WORK TO COMPLETE
- A) According to the text about the 1966 taped interview with Bob Dylan, how much did Dylan say his heroin habit cost each day?
- B) Copy the Dylan interview text word for word, from "There have been" to "him a genius.", inclusive.

##### TEXT SECTION

After a concert late one Saturday night in March 1966 Bob Dylan, while on tour in the US, boarded his private plane in Lincoln, Nebraska bound for Denver with his friend Robert Shelton.

Over the next two hours Shelton taped an interview with Dylan which he later described as a “kaleidoscopic monologue”.

At one point, the singer, who turns 70 this week, admits he had been addicted to heroin in the early 1960s.

“I kicked a heroin habit in New York City,” he confesses. “I got very, very strung out for a while, I mean really, very strung out. And I kicked the habit. I had about a $25-a-day habit and I kicked it.”

There have been rumours that Dylan was involved with heroin. But Mick Brown, a writer on The Daily Telegraph who has interviewed Dylan, says he has never heard the singer confirm the speculation.

“It’s extraordinary that he should be talking about it quite so candidly,” he remarks.

Elsewhere on the tapes, Dylan reveals he contemplated suicide after people started calling him a genius.

##########
##### SUPPLIED DATA

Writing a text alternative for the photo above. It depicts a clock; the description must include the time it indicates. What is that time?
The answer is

##########
##### SUPPLIED DATA

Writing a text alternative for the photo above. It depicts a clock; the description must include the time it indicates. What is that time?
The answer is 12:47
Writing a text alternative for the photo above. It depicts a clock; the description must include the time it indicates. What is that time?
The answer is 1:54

##########
##### SUPPLIED DATA

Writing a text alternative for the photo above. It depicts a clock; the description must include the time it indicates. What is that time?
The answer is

##########

RESPONSE LIST
- A) About $25 a day.

- B)
There have been rumours that Dylan was involved with heroin. But Mick Brown, a writer on The Daily Telegraph who has interviewed Dylan, says he has never heard the singer confirm the speculation.

“It’s extraordinary that he should be talking about it quite so candidly,” he remarks.

Elsewhere on the tapes, Dylan reveals he contemplated suicide after people started calling him a genius.